There are lots of tests I can take to learn the whole picture... and Dr. Snyder, of course, wants to see the whole picture, but he also understands I am preparing to get married, and that I am just the kind of girl who needs to take one thing at a time. He suggested I try a couple months gluten free- just to see what would happen.
I went home and finished up the pita chips and hummus we had. I sighed and said goodbye. I didn't think it would be terribly difficult, really... the pita chips I had were a treat... on a day to day basis, I don't eat a lot of processed wheat stuff. My kashi bar afternoon snack would need replaced. I guess I needed to get new bread, since my sprouted ezekial would no longer work alongside my morning egg... but, other than that... shouldn't be too hard.
And honestly, it wasn't. I had to do a lot of research, but I like to do that. I had to read labels carefully, but I like to do that. I saw it as a food challenge and I was up to it. It was just two months, I'd eat gluten again one day, right?
Um, no. I won't. I will never put another bite of gluten in my mouth I feel quite certain. After getting through a week of withdraw (I could post just about those interesting experiences... wow.) I was overwhelmed by the changes... since a couple of days of GF, my finger has not one single morning been locked or achy. My toe- nothing- I'm sleeping like a baby. My hips- my poor 80 year old hips? 80% better. My last few adjustments? :) :) I'm STICKING baby!!! Not to mention the 5lbs I dropped in a couple weeks (Dr. S. says I'm probably metabolizing better, and well, not being able to partake in most teacher lounge flour and sugar laden treats is helpful.) and without going into detail I will tell you my digestion is just happier overall. I feel like someone opened the curtains to a perfect spring day. I could hug Dr. Snyder's cute little neck for this. I know it's the start. I know it's the beginning of a long journey to understand what is going on with my body... I know I could have caisen and soy or even egg sensitivities. I know we need to understand how much damage might be done to my small intestine. My adreanal glands are a concern... I know I need to move forward with testing- and I'm going to. But I need to do one thing at a time... and since Gluten is the big gun, the general of food intolerance when you're autoimmune... I feel like I'm off to a good start. I need to take time to adjust to this. To listen to my body, to learn.

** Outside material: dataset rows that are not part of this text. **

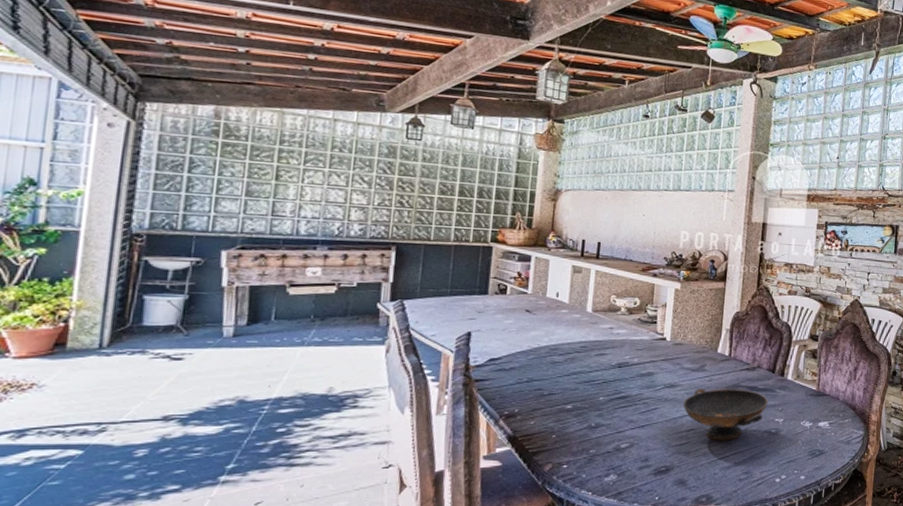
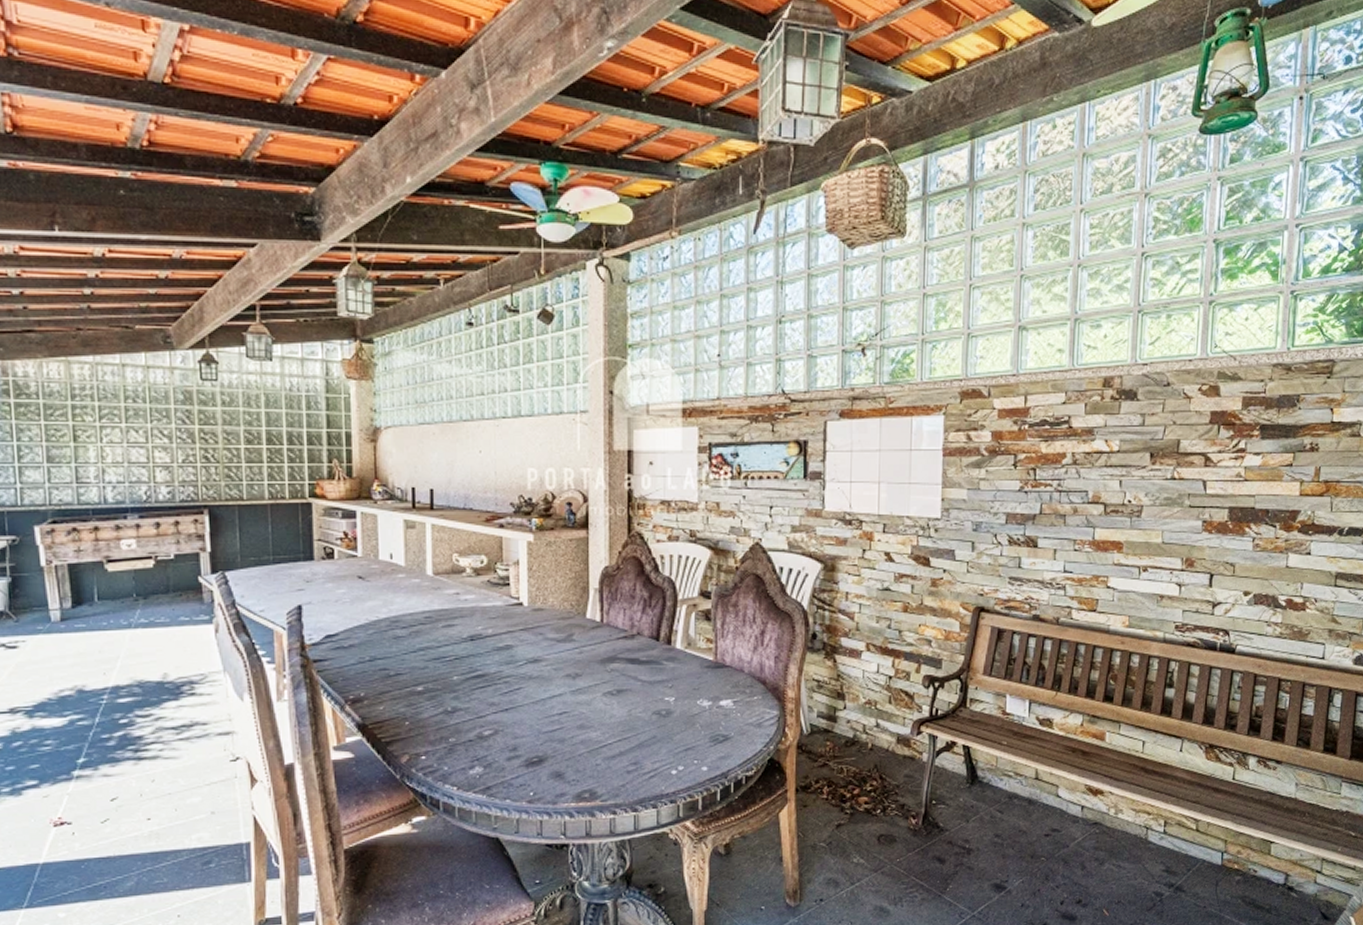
decorative bowl: present [683,387,769,441] -> none [551,662,655,726]

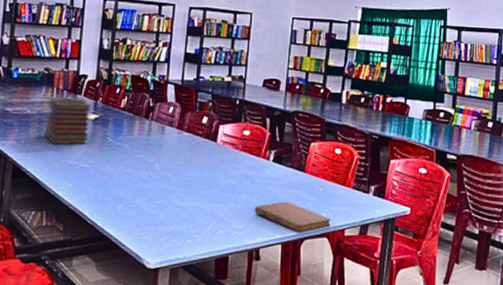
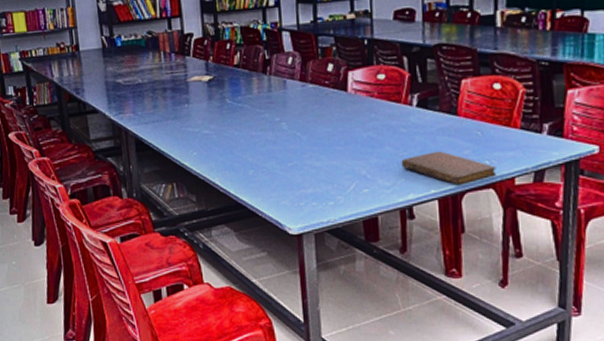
book stack: present [43,98,92,145] -> none [159,60,206,113]

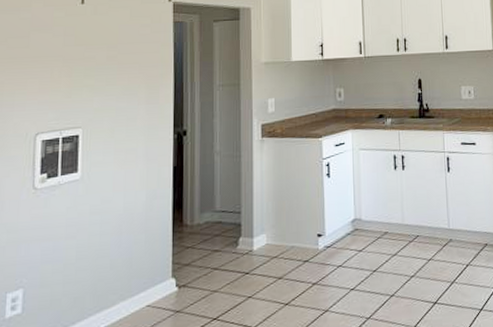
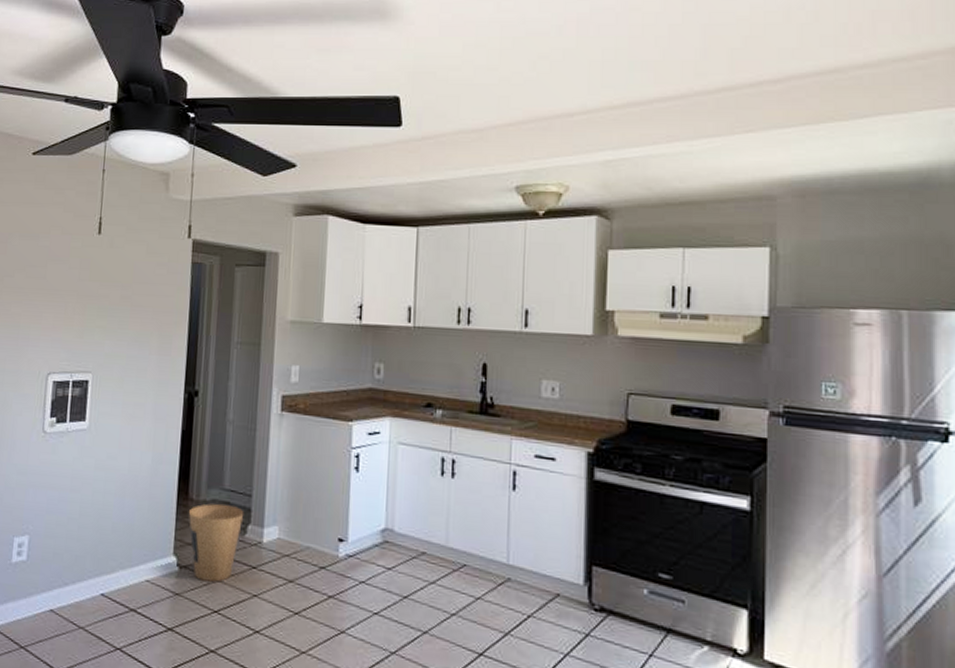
trash can: none [183,224,235,295] -> present [188,504,244,582]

This is all why my blog is getting a make-over. My pantry is rid of whole grain pasta and all purpose flour. It's now stocked with corn pasta and lots of new to me gluten free flours and starches like sorghum and tapioca. My favorite protein sources- Quorn and Seitan- are gone and will be replaced with small portions of the highest quality meat I can buy. I'm ready to chronicle what works for me and how this whole experience is already changing my life.